Stated problem A: Reproduce the rows word for word, from the first row through the line containing "crop and rotate: angle", with that line included.

+++ Page

My scientific research interests lie in global analysis and differential geometry, and their applications to dynamical systems, hydrodynamics and shape analysis. Current themes include:

• Developing a Riemannian BCH formula for diffeomorphism groups with a right-invariant metric (see Key Projects);
• Generalising Dirac Delta distributions from singletons to subsets of high dimension and codimension via de Rham Currents (see Key Projects - joint work with Professor Stephen Marsland);
• An exploration of alternative graph representations which are suitable for statistically analyzing populations of graphs and developing dimensionality reduction techniques (joint work with Dr. Anna Calissano and Professor Xavier Pennec);
• Conjugate points of L2 kinetic energy metrics on diffeomorphism groups and their application to stability in dynamic meteorology;
• Improving Neural Network Surface Processing with Principal Curvatures (see Key Projects - joint work with Josquin Harrison) .

Current significant projects

• Knotted Solutions to the Euler Equations on the 3-Sphere
  Focal points:
  • We generalise the dirac delta distribution from singletons to closed curves in 3-space in such a way that it belongs to a Lebesgue class of differential forms.
  • An important consequence of this is that it's essential support is of full measure yet can be shrunk into any given tubular neighbourhood of the curve it models.
  • As an application we use these distributional forms to construct non-stationary solutions to the Euler Equations of hydrodynamics supported around any finite set of linked, but non-intersecting, knots.
  • Our solutions are related to several existing results in the literature, including the compactly supported Euler flows of Gavrilov and the vortex tubes of Peralta-Salas and Inciso.

++++++
+++ Material provided

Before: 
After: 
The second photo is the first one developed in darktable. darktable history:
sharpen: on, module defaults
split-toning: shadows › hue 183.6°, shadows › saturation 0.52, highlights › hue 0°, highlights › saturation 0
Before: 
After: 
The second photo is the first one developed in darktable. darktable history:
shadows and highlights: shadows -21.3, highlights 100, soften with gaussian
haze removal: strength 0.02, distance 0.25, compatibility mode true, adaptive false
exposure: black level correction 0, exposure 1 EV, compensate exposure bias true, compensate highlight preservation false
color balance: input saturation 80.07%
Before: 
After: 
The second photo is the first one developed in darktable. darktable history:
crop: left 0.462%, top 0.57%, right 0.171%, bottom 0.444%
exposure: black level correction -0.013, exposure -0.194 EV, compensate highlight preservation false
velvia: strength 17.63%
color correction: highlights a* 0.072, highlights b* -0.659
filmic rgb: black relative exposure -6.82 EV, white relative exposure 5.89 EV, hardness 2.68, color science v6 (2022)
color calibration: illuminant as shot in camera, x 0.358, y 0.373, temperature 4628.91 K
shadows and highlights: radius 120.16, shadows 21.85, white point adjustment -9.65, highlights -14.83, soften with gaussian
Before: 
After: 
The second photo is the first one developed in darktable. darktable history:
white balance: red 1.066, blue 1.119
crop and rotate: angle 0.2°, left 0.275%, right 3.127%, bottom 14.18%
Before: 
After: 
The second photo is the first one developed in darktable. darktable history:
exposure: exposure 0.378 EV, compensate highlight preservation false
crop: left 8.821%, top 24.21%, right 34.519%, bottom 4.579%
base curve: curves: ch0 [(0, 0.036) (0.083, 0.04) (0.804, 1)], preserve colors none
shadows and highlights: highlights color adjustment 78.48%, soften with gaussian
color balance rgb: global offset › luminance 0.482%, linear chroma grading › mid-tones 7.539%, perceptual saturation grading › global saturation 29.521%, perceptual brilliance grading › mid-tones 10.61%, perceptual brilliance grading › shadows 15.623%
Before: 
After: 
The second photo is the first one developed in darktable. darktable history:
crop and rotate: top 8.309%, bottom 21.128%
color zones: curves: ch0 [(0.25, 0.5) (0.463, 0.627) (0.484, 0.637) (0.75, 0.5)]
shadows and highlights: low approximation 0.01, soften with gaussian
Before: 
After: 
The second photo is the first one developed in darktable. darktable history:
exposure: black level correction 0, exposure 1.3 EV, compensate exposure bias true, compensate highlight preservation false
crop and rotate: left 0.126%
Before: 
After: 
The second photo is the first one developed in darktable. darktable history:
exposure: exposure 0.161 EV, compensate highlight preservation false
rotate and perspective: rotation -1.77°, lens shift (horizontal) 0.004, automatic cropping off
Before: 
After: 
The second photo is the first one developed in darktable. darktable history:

++++++

Stated problem B: On the research page, who are the joint collaborators on the work exploring alternative graph representations?

Task answer A:
Before: 
After: 
The second photo is the first one developed in darktable. darktable history:
sharpen: on, module defaults
split-toning: shadows › hue 183.6°, shadows › saturation 0.52, highlights › hue 0°, highlights › saturation 0
Before: 
After: 
The second photo is the first one developed in darktable. darktable history:
shadows and highlights: shadows -21.3, highlights 100, soften with gaussian
haze removal: strength 0.02, distance 0.25, compatibility mode true, adaptive false
exposure: black level correction 0, exposure 1 EV, compensate exposure bias true, compensate highlight preservation false
color balance: input saturation 80.07%
Before: 
After: 
The second photo is the first one developed in darktable. darktable history:
crop: left 0.462%, top 0.57%, right 0.171%, bottom 0.444%
exposure: black level correction -0.013, exposure -0.194 EV, compensate highlight preservation false
velvia: strength 17.63%
color correction: highlights a* 0.072, highlights b* -0.659
filmic rgb: black relative exposure -6.82 EV, white relative exposure 5.89 EV, hardness 2.68, color science v6 (2022)
color calibration: illuminant as shot in camera, x 0.358, y 0.373, temperature 4628.91 K
shadows and highlights: radius 120.16, shadows 21.85, white point adjustment -9.65, highlights -14.83, soften with gaussian
Before: 
After: 
The second photo is the first one developed in darktable. darktable history:
white balance: red 1.066, blue 1.119
crop and rotate: angle 0.2°, left 0.275%, right 3.127%, bottom 14.18%

Task answer B: Dr. Anna Calissano and Professor Xavier Pennec.